• ABOUT THIS EXERCISE: Copy the lines of the records from the one containing "p you weigh the pros and cons of each plan." through the end of the records, both ends included, character for character.

Extracted page text data
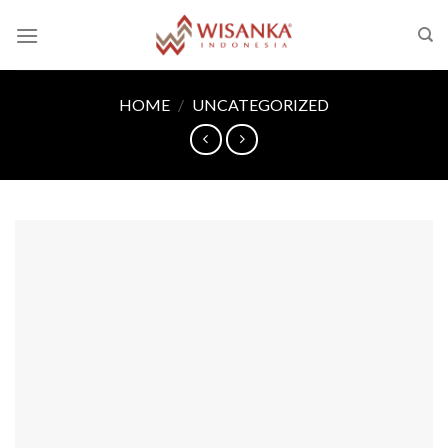
Skip
to
content
HOME
/
UNCATEGORIZED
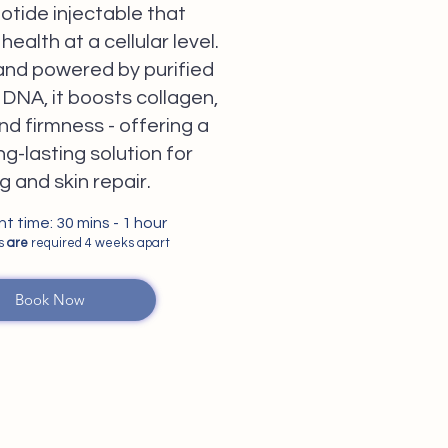
otide injectable that
health at a cellular level.
nd powered by purified
DNA, it boosts collagen,
nd firmness - offering a
ng-lasting solution for
g and skin repair.
 time: 30 mins - 1 hour
ns
are
required 4 weeks apart
Book Now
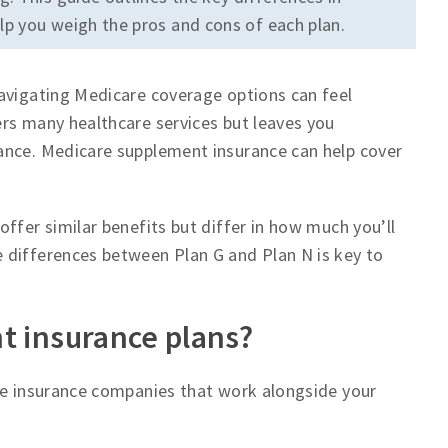
p you weigh the pros and cons of each plan.
navigating Medicare coverage options can feel
rs many healthcare services but leaves you
ance. Medicare supplement insurance can help cover
ffer similar benefits but differ in how much you’ll
 differences between Plan G and Plan N is key to
t insurance plans?
ate insurance companies that work alongside your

• RESULT OF THIS TASK:
p you weigh the pros and cons of each plan.
navigating Medicare coverage options can feel
rs many healthcare services but leaves you
ance. Medicare supplement insurance can help cover
ffer similar benefits but differ in how much you’ll
 differences between Plan G and Plan N is key to
t insurance plans?
ate insurance companies that work alongside your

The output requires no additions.